レベルごとにイベントをグループ化した Net Stats パネル
このリストは、選択範囲に基づいてデータを集計するだけでなく、アクティブな列の値で昇順または降順にソートすることもできます。並べ替え順序を変更したり、列をアクティブまたは非アクティブにするには、リスト内の任意の場所を右クリックします。 以下の列を利用できます。
- Type (型)
- Level (レベル)
- Instance Count (インスタンス数)
- Total Inclusive Size (bits) (ビット単位での総包括サイズ)
- Max Inclusive Size (bits) (ビット単位での最大包括サイズ)
- Total Exclusive Size (総排他サイズ)
- Max Exclusive Size (最大排他サイズ)
名前でフィルタリングするには、「search net events or groups (ネットイベントまたはグループを検索)」と表示された検索フィールドを使用します。これらのイベント タイプごとにグループ分けできます。
グループ名 | 説明 |
---|---|
Level (レベル) | 各レベルに 1 つのグループを作成します。 |
Flat (フラット表示) | 単一のグループを作成します。すべてのネット イベントが含まれます。 |
Name (名前) | 1 文字につき 1 つのグループを作成します。 |
レベルごとにグループ化すると、同じ名前が別々のレベルに表示されるため、データを把握しやすくなります。以下の表では、これらのレベルについて説明しています。
レベル | 説明 |
---|---|
0 | 通常は、チャンネル名を使用するデータ グループをすべて表示するチャンネル情報です。 |
1 | レプリケートされたオブジェクト (アクタ)。このレベルのほとんどのイベントでは、シリアル化されたオブジェクトが表示されます。 |
2 | プロパティ レプリケーションまたは RPC に由来するイベントを報告します。 |
3 | プロパティのシリアル化の際にイベントを報告します。 |
4 | プロパティや配列コンテンツなどをシリアル化する際に追加のイベントを報告します。 |
[Net Stats] パネルには、選択範囲にデータのないイベントをフィルタリングする !0 トグルが備わっています。
NetStatsCounters
[NetStatsCounters (ネット統計カウンタ)] タブには、選択したパケット、または指定した範囲内のパケットのレプリケーション システムに関連する統計カウンタが表示されます。
統計には、次の 2 つの異なるカテゴリがあります。
-
FrameStats (フレーム統計):フレーム全体の統計カウンタ。これは通常、ネットワークの構築に関連する統計カウンタを報告するために使用されます。これは、すべての接続間で共有される処理が対象となります。たとえば、このフレームで現在更新されているオブジェクトの数です。
-
PacketStats (パケット統計):特定の各パケットに関連する統計カウンタ。たとえば、シリアライズするようスケジュール設定されたオブジェクトの数や、そのパケットに実際に該当した数です。
サンプル データ
ネットワーク パケット コンテンツ トレース マクロについては、「Unreal Insights のリファレンス」を参照してください。
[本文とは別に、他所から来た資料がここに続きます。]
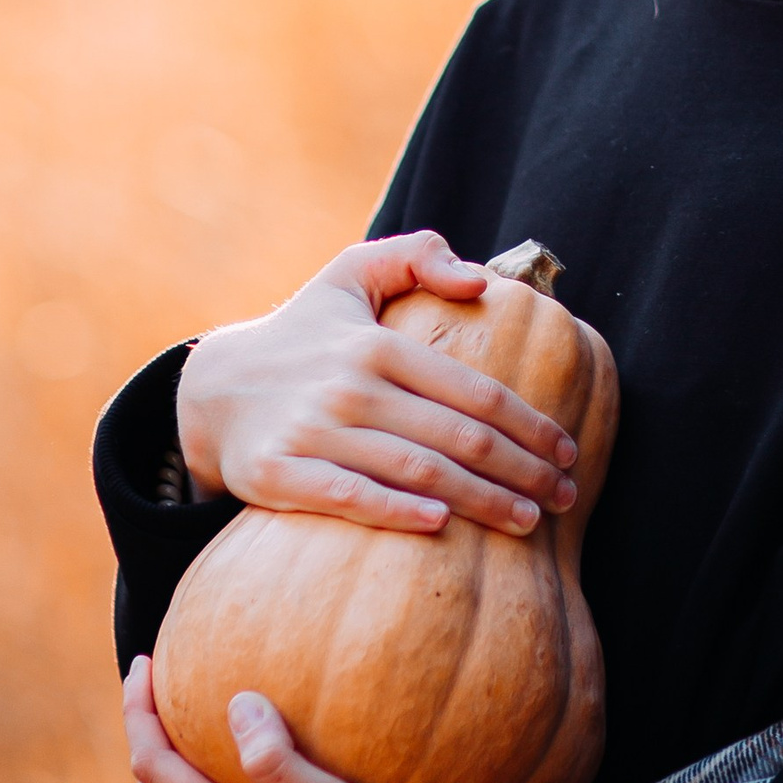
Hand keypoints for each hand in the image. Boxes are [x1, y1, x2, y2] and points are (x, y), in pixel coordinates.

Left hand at [124, 656, 443, 782]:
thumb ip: (280, 762)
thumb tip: (235, 702)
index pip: (156, 769)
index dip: (140, 715)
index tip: (144, 660)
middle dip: (145, 730)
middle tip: (154, 674)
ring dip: (170, 754)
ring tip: (186, 703)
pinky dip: (206, 770)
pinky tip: (247, 743)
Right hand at [175, 229, 576, 540]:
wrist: (213, 391)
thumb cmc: (305, 333)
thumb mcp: (352, 272)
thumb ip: (418, 256)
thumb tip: (482, 281)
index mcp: (377, 344)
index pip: (474, 391)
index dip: (530, 424)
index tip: (569, 451)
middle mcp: (348, 386)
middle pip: (456, 438)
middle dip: (522, 471)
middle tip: (564, 497)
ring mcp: (312, 433)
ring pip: (415, 472)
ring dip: (481, 501)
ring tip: (529, 522)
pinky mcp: (278, 477)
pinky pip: (348, 499)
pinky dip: (396, 512)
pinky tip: (441, 526)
Networking Insights によって視覚化されるデータに関して理解を深めるために、以下の例を用意しています。
レプリケートされたオブジェクト

新しいアクタ、ReplicationGraphDebugActor、NetGUID 10 の最初のレプリケーションです。
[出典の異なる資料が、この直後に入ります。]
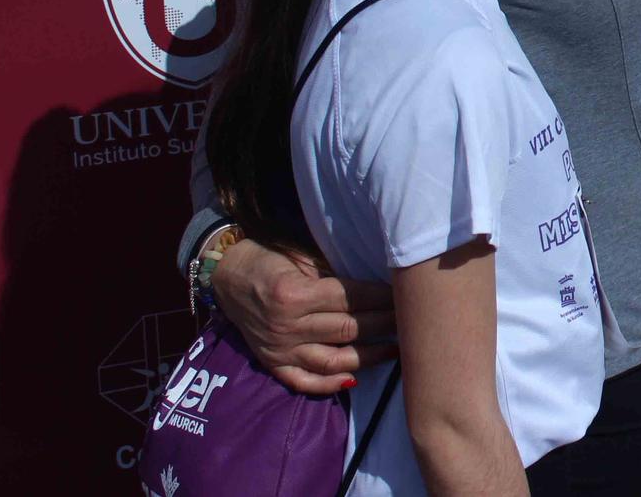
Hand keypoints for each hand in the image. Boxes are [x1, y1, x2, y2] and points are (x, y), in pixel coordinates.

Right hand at [210, 238, 396, 393]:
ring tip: (397, 349)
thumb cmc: (270, 258)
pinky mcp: (272, 364)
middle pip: (348, 329)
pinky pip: (303, 382)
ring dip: (369, 357)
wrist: (226, 275)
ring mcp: (279, 349)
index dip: (383, 297)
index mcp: (295, 294)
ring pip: (333, 360)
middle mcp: (287, 326)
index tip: (408, 294)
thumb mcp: (301, 257)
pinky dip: (330, 385)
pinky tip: (355, 379)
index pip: (351, 298)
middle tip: (414, 320)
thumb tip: (380, 283)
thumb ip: (333, 274)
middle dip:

新しいアクタを含むグループの前に、新しいアクタからエクスポートされたすべてのリファレンス (NetGUIDS など) を含む NetGUID グループがあります。
RPC

これは ClientAckGoodMove という名前の RPC で、NetGUID 14 で PlayerPawn_C をターゲットとしています。
GUID はマッピングされている必要があります。
データ グループを分割する
分割されたデータ グループの送信によって生成されたイベント データは、最初の部分を報告します。分割されたデータ グループを受け取ると、最初にその他の部分が報告され、すべての部分を受け取ると、イベントが最後の部分とともに報告されます。
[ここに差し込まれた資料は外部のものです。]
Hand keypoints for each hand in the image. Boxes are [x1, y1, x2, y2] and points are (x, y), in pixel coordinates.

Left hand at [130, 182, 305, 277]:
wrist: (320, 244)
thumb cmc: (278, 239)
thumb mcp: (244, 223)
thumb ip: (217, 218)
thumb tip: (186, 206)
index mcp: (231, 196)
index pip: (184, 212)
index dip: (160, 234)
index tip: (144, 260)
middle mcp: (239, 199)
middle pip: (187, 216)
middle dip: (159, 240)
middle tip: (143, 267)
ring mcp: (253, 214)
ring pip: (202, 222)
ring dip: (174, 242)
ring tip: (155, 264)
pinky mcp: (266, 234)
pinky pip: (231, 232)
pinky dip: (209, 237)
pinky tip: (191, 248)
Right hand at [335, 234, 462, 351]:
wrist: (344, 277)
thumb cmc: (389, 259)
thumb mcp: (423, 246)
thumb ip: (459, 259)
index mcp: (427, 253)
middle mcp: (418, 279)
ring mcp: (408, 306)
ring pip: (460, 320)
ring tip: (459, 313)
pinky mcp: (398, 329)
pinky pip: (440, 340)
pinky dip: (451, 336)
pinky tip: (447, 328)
これは、分割された送信データ グループです。データ グループに含まれるイベントは、そのデータ グループよりも大きくなることに注意してください。
次のいくつかのパケットは以下のようになります。

SubObjects

SubObject (サブオブジェクト) の例です。BotPawn_C の後の 2 つ目のアクタが同じデータ グループを共有することに留意してください。